Where a line of the material includes the string "AperFunction", copy that line.
+===+
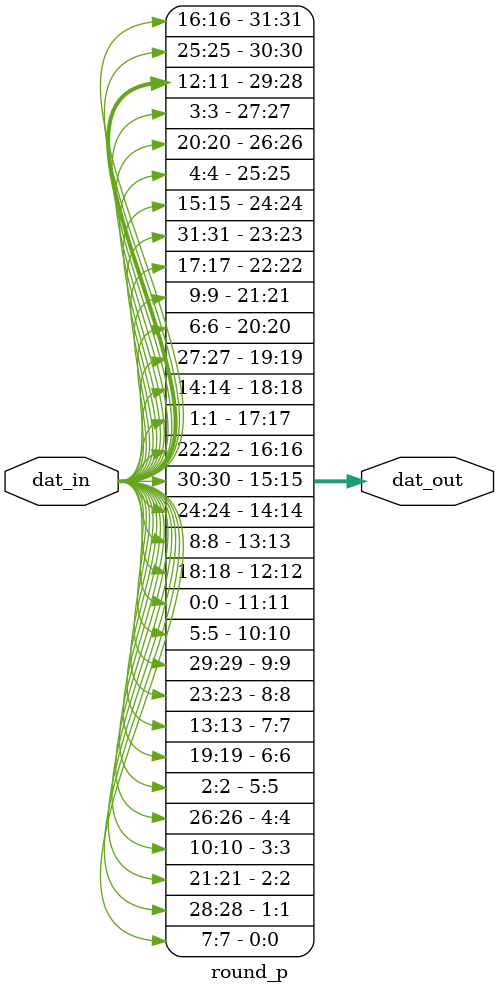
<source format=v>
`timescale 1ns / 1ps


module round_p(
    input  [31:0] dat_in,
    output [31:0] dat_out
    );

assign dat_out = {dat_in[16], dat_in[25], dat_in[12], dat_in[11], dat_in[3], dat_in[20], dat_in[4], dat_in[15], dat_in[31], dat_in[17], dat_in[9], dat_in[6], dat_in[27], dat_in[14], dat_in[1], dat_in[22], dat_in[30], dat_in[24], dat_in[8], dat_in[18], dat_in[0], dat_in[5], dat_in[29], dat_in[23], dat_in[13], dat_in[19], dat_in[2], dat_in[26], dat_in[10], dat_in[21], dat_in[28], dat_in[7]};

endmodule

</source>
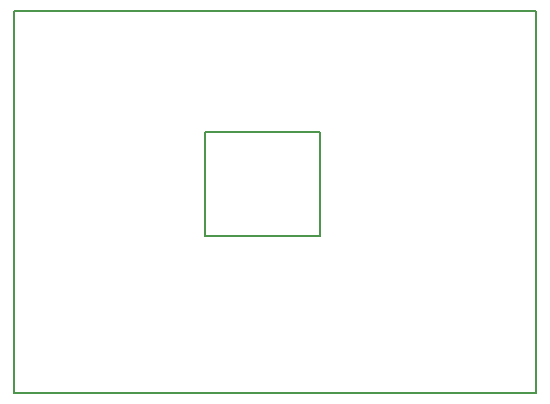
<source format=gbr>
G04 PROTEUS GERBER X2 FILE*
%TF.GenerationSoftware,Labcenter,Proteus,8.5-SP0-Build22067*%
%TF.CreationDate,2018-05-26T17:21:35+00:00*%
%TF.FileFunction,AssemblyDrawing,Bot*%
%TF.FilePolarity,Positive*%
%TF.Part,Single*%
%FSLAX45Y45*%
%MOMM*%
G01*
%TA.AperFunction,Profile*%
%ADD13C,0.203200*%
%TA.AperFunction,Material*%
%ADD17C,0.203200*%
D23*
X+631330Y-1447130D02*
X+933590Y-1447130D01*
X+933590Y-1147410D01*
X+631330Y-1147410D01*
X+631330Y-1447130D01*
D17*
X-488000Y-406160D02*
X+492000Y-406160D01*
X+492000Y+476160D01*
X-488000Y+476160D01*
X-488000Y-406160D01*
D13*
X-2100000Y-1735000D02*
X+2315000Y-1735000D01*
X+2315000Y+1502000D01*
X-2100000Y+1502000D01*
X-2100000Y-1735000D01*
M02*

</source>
+===+
_EXERCISE SOLUTION_:
%TA.AperFunction,Profile*%
%TA.AperFunction,Material*%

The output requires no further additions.